Arthur J. Cropley is Emeritus Professor of Psychology at the University of Hamburg and previously worked at the UNESCO Institute for Education in Hamburg. He is currently a visiting professor of psychology at the University of Latvia. He has published extensively in a wide range of journals and is the author, co-author, or editor of 25 books, which have appeared in a total of 12 languages. He was the founding editor of the European Journal for High Ability (now known as High Ability Studies).
James C. Kaufman is an Associate Professor of Psychology at the California State University at San Bernardino, where he directs the Learning Research Institute. Kaufman is the author or editor of 16 books, including Creativity 101, Essentials of Creativity Assessment (with Jonathan Plucker and John Baer), International Handbook of Creativity (with Robert J. Sternberg), and Applied Intelligence (with Robert J. Sternberg and Elena Grigorenko). He is a founding co-editor of the official journal for the American Psychological Association’s Division 10, Psychology of Aesthetics, Creativity, and the Arts. He is also the associate editor of Psychological Assessment and the Journal of Creative Behavior, editor of the International Journal of Creativity and Problem Solving, and the series editor of the Psych 101 series.
Mark A. Runco is E. Paul Torrance Professor of Creativity and Gifted Education at the University of Georgia, Athens. He also has taught at the University of Hawaii, Hilo, and California State University, Fullerton. He is a Fellow and Past President of Division 10 of the American Psychological Association and founder of the Creativity Research Journal, of which he remains editor–in–chief. Runco is currently co–editing the second edition of the Encyclopedia of Creativity.
On the web:
“An intriguing intellectual journey into the mad genius and sometimes psychopathically deviant roots of creativity.”

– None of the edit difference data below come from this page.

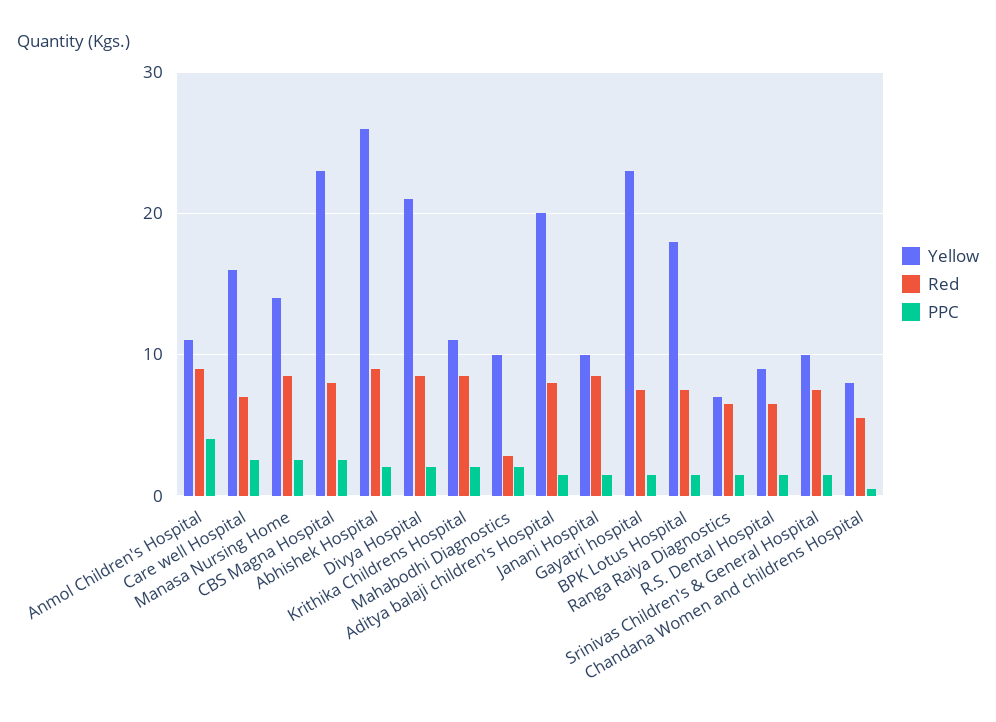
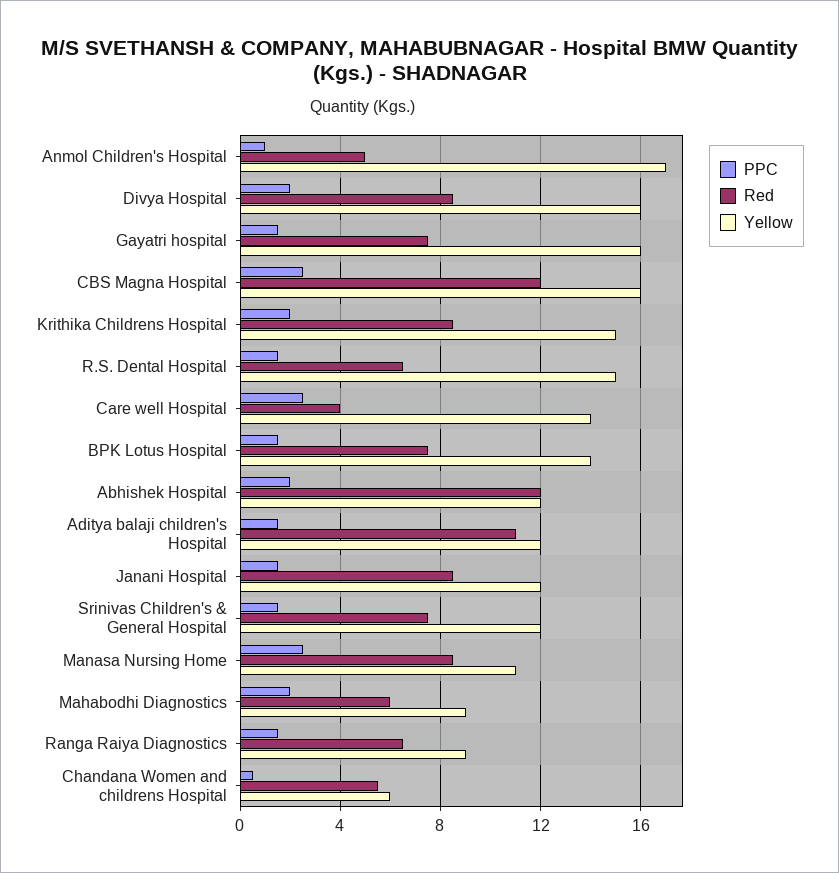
  {
    "Yellow": {
-     "Anmol Children's Hospital": 11,
+     "Anmol Children's Hospital": 17,
-     "Care well Hospital": 16,
+     "Care well Hospital": 14,
-     "Manasa Nursing Home": 14,
+     "Manasa Nursing Home": 11,
-     "CBS Magna Hospital": 23,
+     "CBS Magna Hospital": 16,
-     "Abhishek Hospital": 26,
+     "Abhishek Hospital": 12,
-     "Divya Hospital": 21,
+     "Divya Hospital": 16,
-     "Krithika Childrens Hospital": 11,
+     "Krithika Childrens Hospital": 15,
-     "Mahabodhi Diagnostics": 10,
+     "Mahabodhi Diagnostics": 9,
-     "Aditya balaji children's Hospital": 20,
+     "Aditya balaji children's Hospital": 12,
-     "Janani Hospital": 10,
+     "Janani Hospital": 12,
-     "Gayatri hospital": 23,
+     "Gayatri hospital": 16,
-     "BPK Lotus Hospital": 18,
+     "BPK Lotus Hospital": 14,
-     "Ranga Raiya Diagnostics": 7,
+     "Ranga Raiya Diagnostics": 9,
-     "R.S. Dental Hospital": 9,
+     "R.S. Dental Hospital": 15,
-     "Srinivas Children's & General Hospital": 10,
+     "Srinivas Children's & General Hospital": 12,
-     "Chandana Women and childrens Hospital": 8
+     "Chandana Women and childrens Hospital": 6
    },
    "Red": {
-     "Anmol Children's Hospital": 9,
+     "Anmol Children's Hospital": 5,
-     "Care well Hospital": 7,
+     "Care well Hospital": 4,
      "Manasa Nursing Home": 8.5,
-     "CBS Magna Hospital": 8,
+     "CBS Magna Hospital": 12,
-     "Abhishek Hospital": 9,
+     "Abhishek Hospital": 12,
      "Divya Hospital": 8.5,
      "Krithika Childrens Hospital": 8.5,
-     "Mahabodhi Diagnostics": 3,
+     "Mahabodhi Diagnostics": 6,
-     "Aditya balaji children's Hospital": 8,
+     "Aditya balaji children's Hospital": 11,
      "Janani Hospital": 8.5,
      "Gayatri hospital": 7.5,
      "BPK Lotus Hospital": 7.5,
      "Ranga Raiya Diagnostics": 6.5,
      "R.S. Dental Hospital": 6.5,
      "Srinivas Children's & General Hospital": 7.5,
      "Chandana Women and childrens Hospital": 5.5
    },
    "PPC": {
-     "Anmol Children's Hospital": 4,
+     "Anmol Children's Hospital": 1,
      "Care well Hospital": 2.5,
      "Manasa Nursing Home": 2.5,
      "CBS Magna Hospital": 2.5,
      "Abhishek Hospital": 2,
      "Divya Hospital": 2,
      "Krithika Childrens Hospital": 2,
      "Mahabodhi Diagnostics": 2,
      "Aditya balaji children's Hospital": 1.5,
      "Janani Hospital": 1.5,
      "Gayatri hospital": 1.5,
      "BPK Lotus Hospital": 1.5,
      "Ranga Raiya Diagnostics": 1.5,
      "R.S. Dental Hospital": 1.5,
      "Srinivas Children's & General Hospital": 1.5,
      "Chandana Women and childrens Hospital": 0.5
    }
  }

– J. Reid Meloy, University of California, San Diego
“This is one of the most important books on creativity to be published over the last twenty years; its list of editors and contributors stands for high-quality chapters. With the ‘dark side’ illuminated from many different facets, a vastly neglected aspect of creativity has been opened for scholarly discussion. The volume offers an inspiring source and starting point for further research, bringing together a still much broader range of disciplines – since all realms and areas of human thinking and acting owe their benevolent, and malevolent, progress to creative persons, be it scientists, artists, politicians, or engineers, etc. Deep insights and knowledge about the ‘dark side of creativity’ as provided here may help to generally develop more responsibility and more wisdom in dealing with creative motives, actions, processes, and products in the interest of a more humane human cultural evolution.”